Problem statement >>
In the passage on bail reform, which group is Marc Levin the director of?

Start of Text under study

The ethical and fiscal concerns raised by such statistics have made transforming America’s bail system a priority of criminal justice reformers on both the right and left.

“People should maintain their liberty until they’re convicted,” Marc Levin, the director of Right On Crime, a conservative criminal justice think tank, told msnbc. “So I’m pleased with New York’s initiative and it’s certainly consistent with what we’ve been advocating.”

Contrary to popular assumptions, Levin believes that expanding the rights of accused criminals can actually benefit public safety.

“Defendants who can keep their jobs because they’re not in jail will pose less of a threat to the public than those who end up unemployed,” he said.

The New York Civil Liberties Union also praised the decision, calling it “an important step toward making our criminal justice system more just.”

However, some public defenders are concerned that the new supervisory measures could curtail the freedom of the accused in insidious ways.

“As the City creates new alternatives to money bail it should avoid creating new systems of supervision with onerous restrictions and mandates,” Executive Director of the Bronx Defenders Robin G. Steinberg told msnbc in a written statement. “Otherwise, this positive reform runs the risk of expanding surveillance over low income communities of color and recreating the problem of extracting punishment before conviction.”

End of Text under study
Start of Study material

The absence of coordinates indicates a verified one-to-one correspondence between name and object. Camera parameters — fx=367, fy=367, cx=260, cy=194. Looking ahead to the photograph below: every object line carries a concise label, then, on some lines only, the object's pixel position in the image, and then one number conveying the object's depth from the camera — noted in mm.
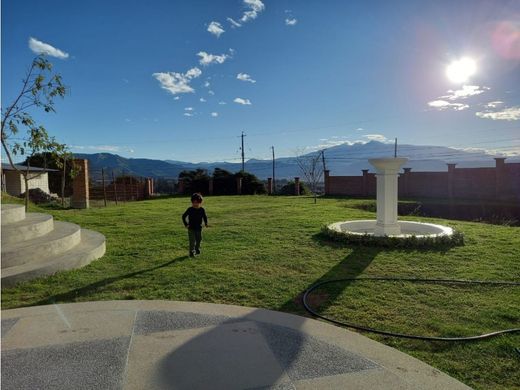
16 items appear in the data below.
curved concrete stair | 4750
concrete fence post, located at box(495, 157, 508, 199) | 19766
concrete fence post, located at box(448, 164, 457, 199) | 21656
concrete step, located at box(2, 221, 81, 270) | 4828
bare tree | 23392
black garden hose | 3148
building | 22609
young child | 6090
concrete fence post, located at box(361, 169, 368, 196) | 24409
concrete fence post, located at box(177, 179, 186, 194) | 29992
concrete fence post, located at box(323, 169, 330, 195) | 25856
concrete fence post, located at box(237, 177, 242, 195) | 28645
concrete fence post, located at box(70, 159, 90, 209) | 16062
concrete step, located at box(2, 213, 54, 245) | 5230
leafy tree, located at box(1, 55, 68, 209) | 8852
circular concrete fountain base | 7391
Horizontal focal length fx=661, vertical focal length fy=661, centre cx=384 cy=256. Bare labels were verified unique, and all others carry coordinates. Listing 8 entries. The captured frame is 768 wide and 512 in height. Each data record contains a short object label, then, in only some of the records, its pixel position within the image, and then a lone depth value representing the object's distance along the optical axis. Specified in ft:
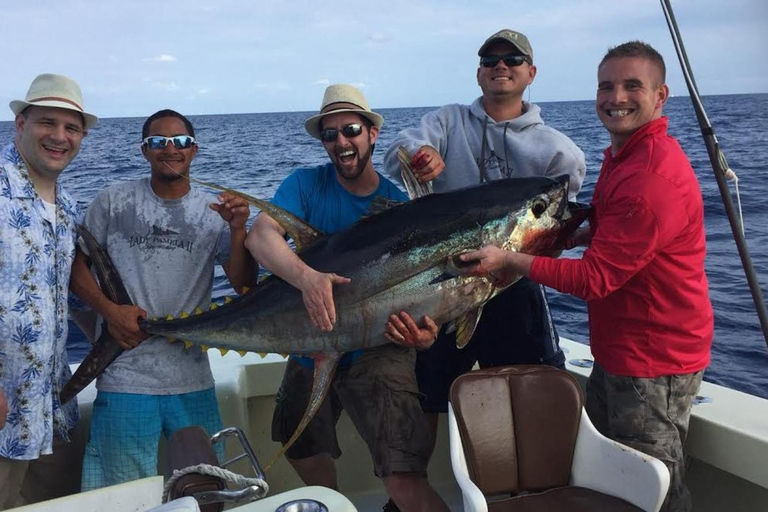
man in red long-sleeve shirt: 7.04
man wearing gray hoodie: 9.62
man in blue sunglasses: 8.88
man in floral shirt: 7.72
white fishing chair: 7.43
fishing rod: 7.43
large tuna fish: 8.09
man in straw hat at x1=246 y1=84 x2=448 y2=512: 8.29
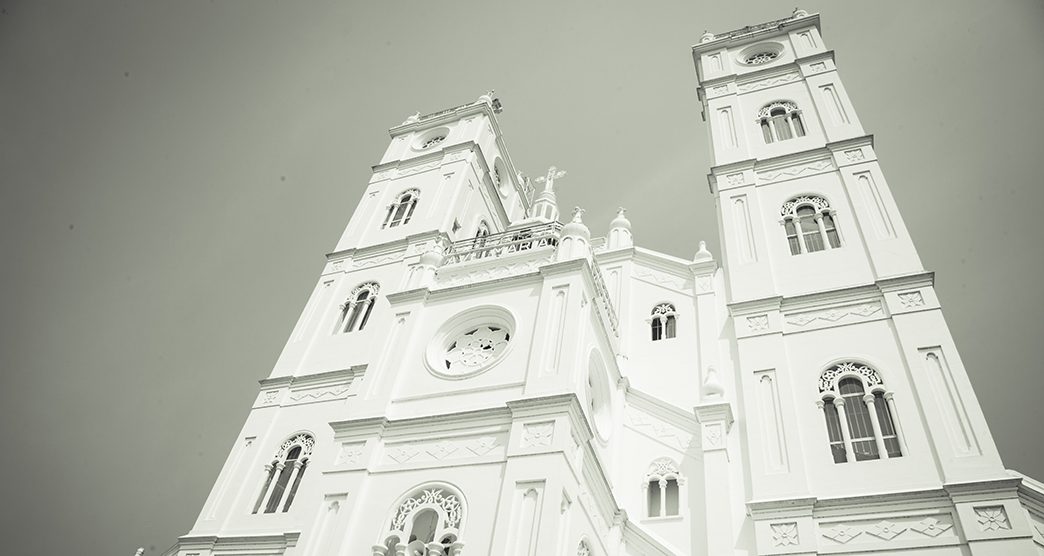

End of Study material

Task answer >>
Right On Crime, a conservative criminal justice think tank.